HSV-1 can spread from the mouth to the genitals during oral sex, and this has become one of the more common ways people acquire genital herpes. If your partner has oral herpes (even without a visible cold sore), receiving oral sex from them can result in a genital HSV-1 infection. The reverse is also possible: performing oral sex on someone with genital herpes can lead to oral infection, though this is less common with HSV-2, which reactivates less readily in oral tissue.

The practical takeaway is that oral and genital herpes are not entirely separate conditions. Both virus types can infect either location, and oral sex is the bridge.

Can You Get Herpes From Objects?

Herpes can survive on dry surfaces for anywhere from a few hours to several weeks under laboratory conditions, with longer survival at lower humidity. In practice, though, surface transmission is considered rare. The virus is fragile outside the body compared to many other pathogens, and it needs direct contact with mucous membranes or broken skin to establish infection.

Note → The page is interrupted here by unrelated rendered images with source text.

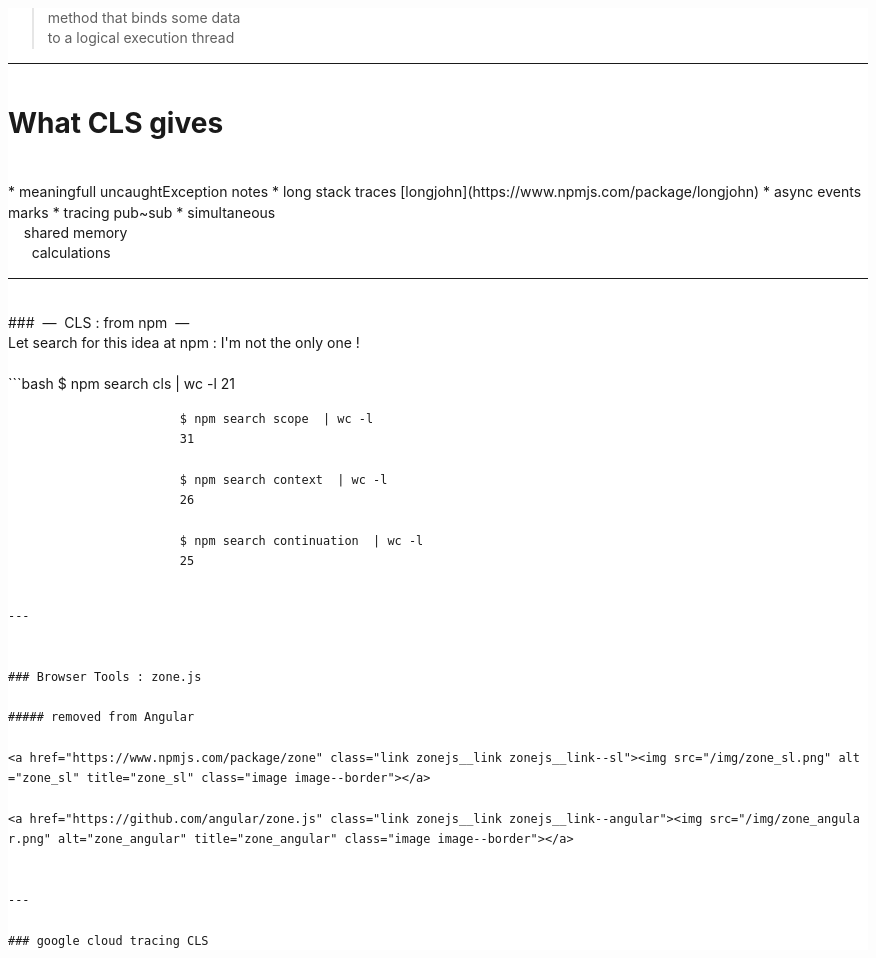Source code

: > method that binds some data<br>to a logical execution thread


---
# What CLS gives
<br>
* meaningfull uncaughtException notes 
* long stack traces  <span class="fragment">[longjohn](https://www.npmjs.com/package/longjohn)</span> 
* async events marks 
* tracing pub~sub 
* simultaneous <br> &nbsp; &nbsp; shared memory <br> &nbsp; &nbsp; &nbsp; calculations 


---
<br>
### &nbsp;&mdash;&nbsp; CLS : from npm &nbsp;&mdash;&nbsp;

<br>
Let search for this idea at npm : I'm not the only one !
<br>
<br>
```bash
							$ npm search cls | wc -l 
							21
							
							$ npm search scope  | wc -l 
							31
							
							$ npm search context  | wc -l 
							26
							
							$ npm search continuation  | wc -l 
							25
```

---


### Browser Tools : zone.js

##### removed from Angular

<a href="https://www.npmjs.com/package/zone" class="link zonejs__link zonejs__link--sl"><img src="/img/zone_sl.png" alt="zone_sl" title="zone_sl" class="image image--border"></a>

<a href="https://github.com/angular/zone.js" class="link zonejs__link zonejs__link--angular"><img src="/img/zone_angular.png" alt="zone_angular" title="zone_angular" class="image image--border"></a>


---

### google cloud tracing CLS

Sharing lip balm, razors, or towels with someone during an active outbreak carries a theoretical risk, but the overwhelming majority of transmission happens through person-to-person contact.

Shedding Frequency Over Time

Viral shedding doesn’t stay constant. For genital HSV-2, the first year after infection is the most contagious period, with shedding on about one in three days. That rate roughly halves over the following decade. For genital HSV-1, the decline is steeper: shedding drops from 12% of days early on to 7% within the first year, and some research suggests it may continue declining. This means the risk of transmitting herpes to a partner is highest in the months and years right after acquiring the virus, though it never drops to zero.

Mother-to-Child Transmission

Herpes can pass from mother to newborn during vaginal delivery, and the risk depends almost entirely on timing. A mother who acquires a new genital herpes infection late in pregnancy poses the highest risk to the baby because her body hasn’t yet developed antibodies that could offer partial protection. In contrast, mothers with an established, recurrent infection transmit the virus to their newborn less than 1% of the time. This is why pregnant people are typically screened for herpes history and may be offered antiviral medication or a cesarean delivery if an active outbreak is present near the due date.

What Reduces Transmission Risk

Condoms provide meaningful but incomplete protection. In one large study, people who used condoms more than 75% of the time acquired HSV-2 at about half the rate of those who never used condoms (4.6% versus 8%). The protection is partial because condoms don’t cover all the skin that can shed the virus, particularly around the base of the genitals, the thighs, and the buttocks.

Daily antiviral therapy offers an additional layer of protection. Taking a suppressive dose of antiviral medication reduces the frequency of outbreaks by 70% to 80% and also lowers the rate of transmission to uninfected partners. For couples where one person has genital HSV-2 and the other doesn’t, combining daily antivirals with consistent condom use provides the greatest risk reduction available.

Avoiding sexual contact during active outbreaks is also important, since sores contain high concentrations of the virus. But because asymptomatic shedding drives so many infections, abstaining only during visible symptoms isn’t enough to eliminate risk entirely. The combination of antivirals, condoms, and open communication with partners gives you the most practical control over transmission.